E é isso. Embora Mr. Fox tenha lutado o filme inteiro para ser um animal selvagem. Ele tem uma fobia imensa deles. O sentimento dele pelo Lobo, o único animal do filme é de medo e respeito ao mesmo tempo. Afinal apesar de seu discurso, e de sua preferência pelo seu lado selvagem o protagonista nunca abandonou realmente seu lado antropomórfico. A linha que o separa do lobo é uma linha que ele jamais conseguirá cruzar, independente do que ele diga ou sinta. Ele se sentia humilhado morando em um buraco, que é onde as raposas moram. Sente uma responsabilidade em ser um pai de família. Ele desejava ser selvagem, mas nunca poderia perder a dualidade.
Assim como todos os outros animais desejam ser civilizados e antropomórficos, mas regularmente deixam escapar seu lado selvagem, na hora de brigar e na hora de comer. Todos eles devoram seu alimento brutalmente, ou lutam como feras na hora que ficam putos.
E é esse o dilema do filme. Eles são animais selvagens ou animais civilizados? No fundo eles são os dois. Alguns preferem a vida civilizada e alguns preferem a vida selvagem, mas nenhum vai ter uma vida dessas completa. Só o lobo, mas o lobo causa temor, e também admiração.
Embora derrotados, os fazendeiros continuam cercando os bueiros, em algo que indica que provavelmente vão cercá-lo pelo resto da vida. E os animais transformaram o esgoto em um complexo de apartamentos. Ironicamente as ações de Mr. Fox os deixou ainda mais antropomórficos, trocando suas casas na natureza por casas completamente humanas. Os animais vivem ligeiramente pior no esgoto, mas Mr. Fox apresenta para eles uma solução.

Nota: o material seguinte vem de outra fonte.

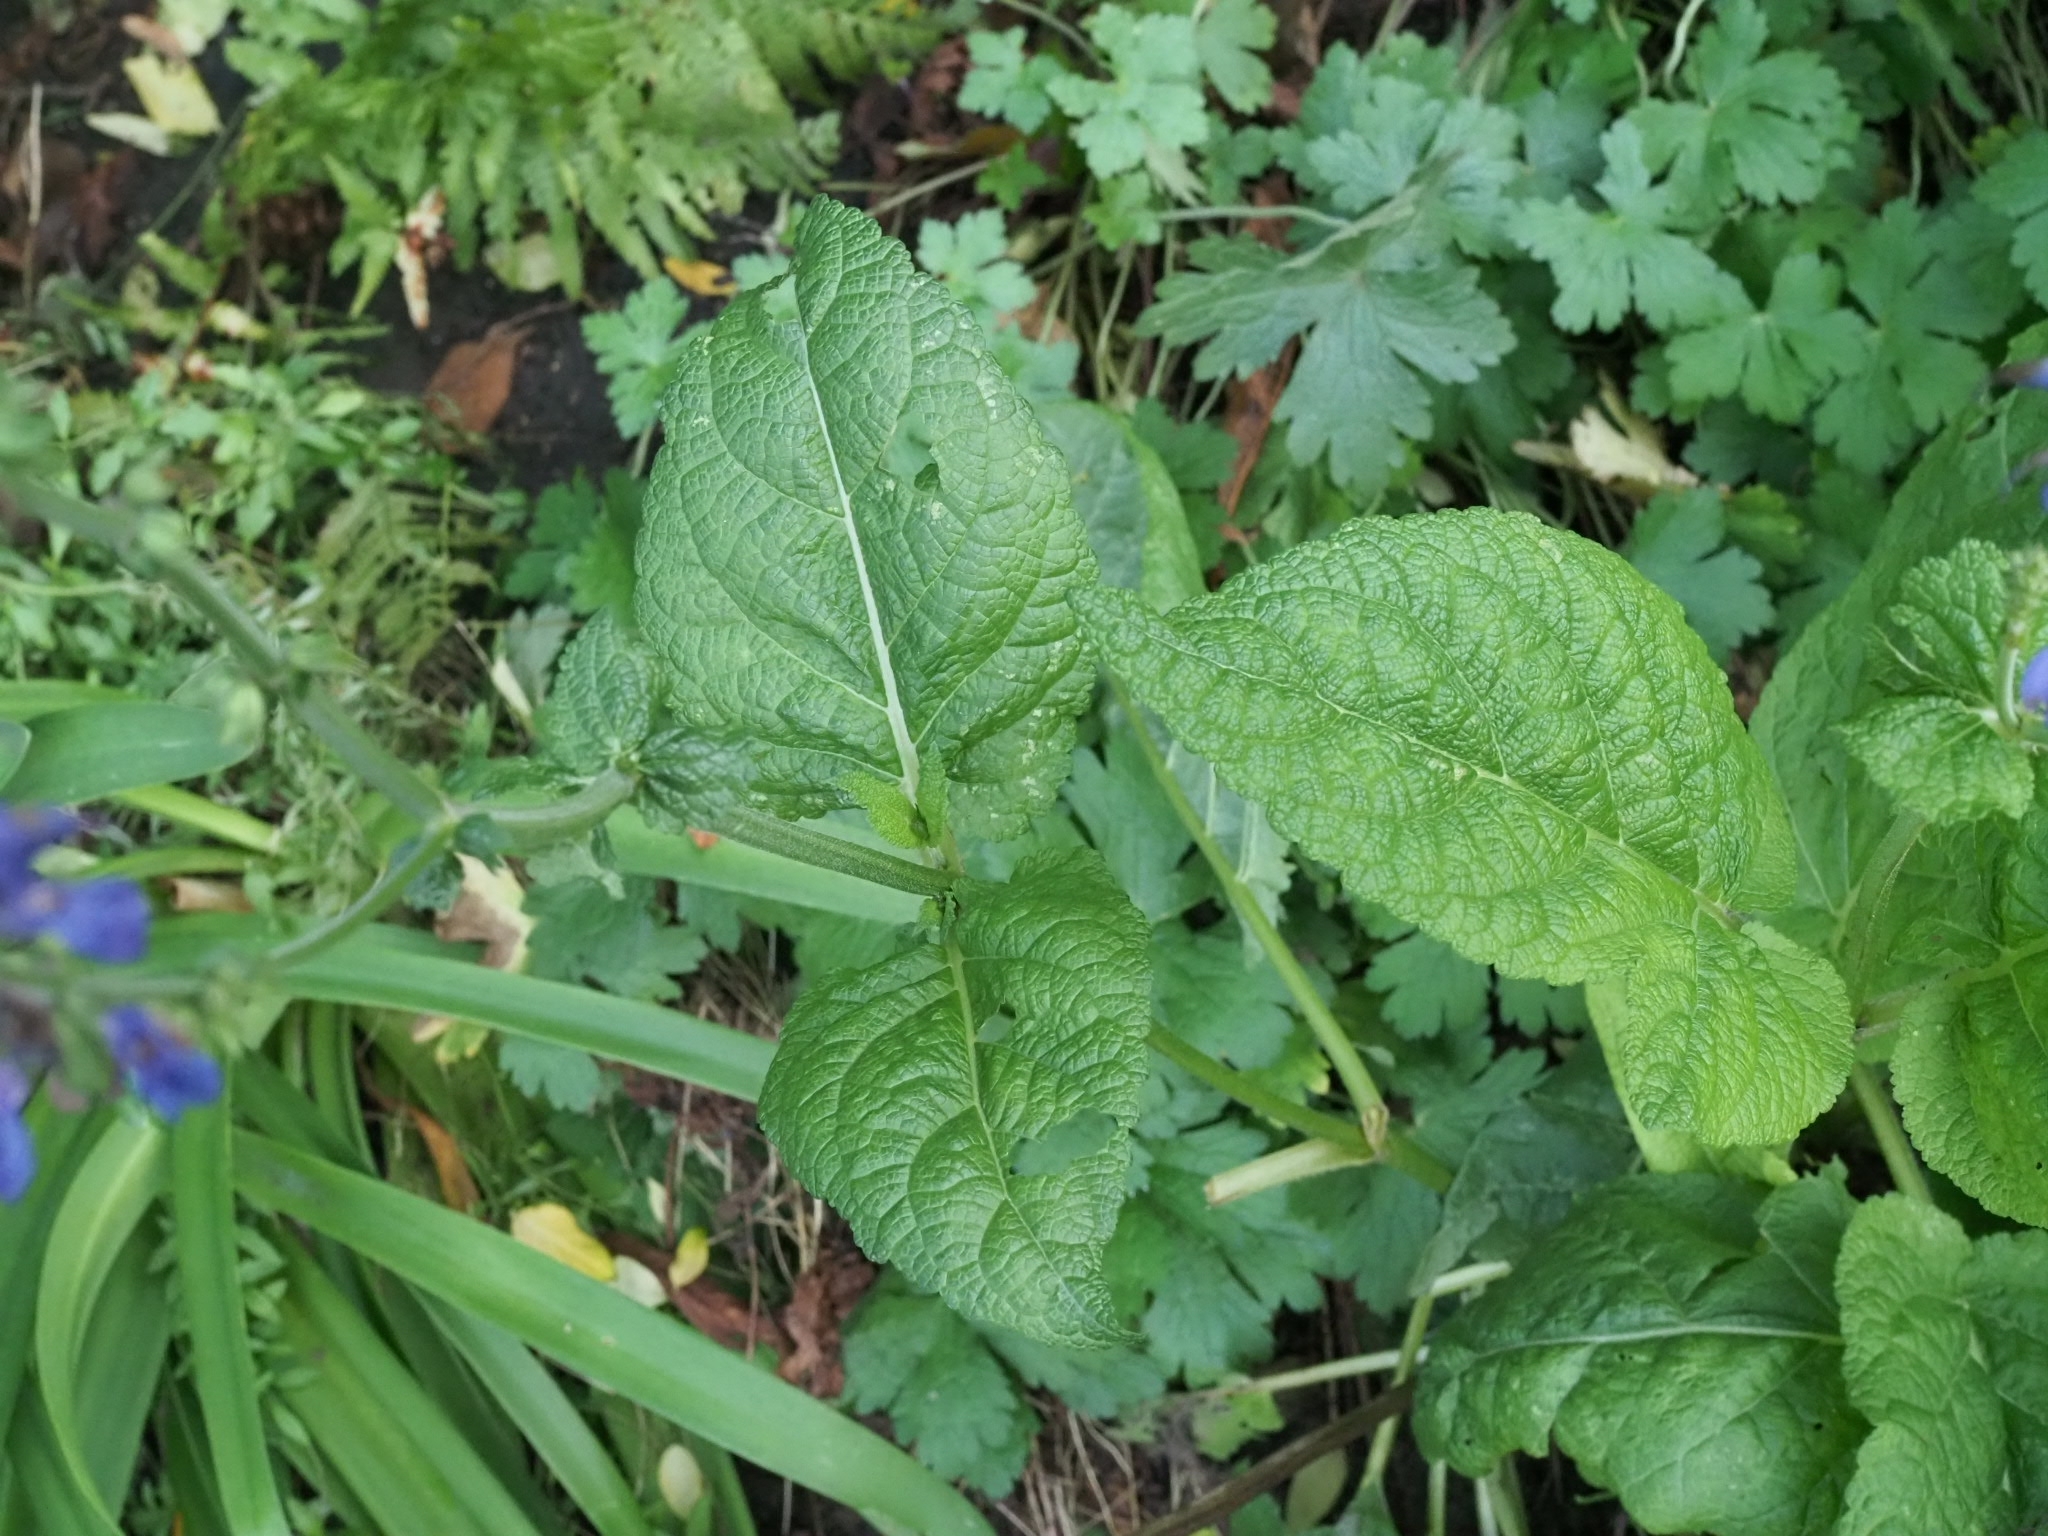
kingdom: Plantae
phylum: Tracheophyta
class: Magnoliopsida
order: Lamiales
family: Lamiaceae
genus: Salvia
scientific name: Salvia pratensis
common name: Meadow sage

Ele conhece uma passagem de esgoto que dá em um supermercado de onde eles podem roubar comida. No supermercado ele descobre que sua esposa está grávida novamente e faz seu discurso final para seus amigos. Eles diz que roubar de um supermercado é menos ideal, e que a situação deles é menos ideal do que já foi, e que eles não vão recuperar o que perderam. Mas que agora que eles acharam outra fonte de comida, eles podem sobreviver. E isso que importa.
E o filme termina com a revelação de que os donos do supermercado são os mesmos três fazendeiros que Mr. Fox tanto sacaneou ao longo do filme.
Wes Anderson em seus filmes mantém uma marca de nos mostrar personagens frustrados e deprimidos com suas vidas, e em Fantastic Mr. Fox, ele aproveitou o fato dos personagens serem animais para trabalhar essa frustração em uma curiosa mistura de dualidade da natureza contra a criação com uma identificável crise de meia idade. Ao final o Mr. Fox não mudou quem ele era, e jamais mudará, e a vida de todos piorou, mas ele é feliz, e conseguiu deixar a familia feliz, pois ele faz o que ele ama. Ele não é um completo animal selvagem, mas ele não se rendeu a antropomorfização e isso o faz feliz.
Sério, Wes Anderson é um genuino fodão, recomendo que vão todos ver O Grande Hotel Budapeste antes do Oscar desse ano.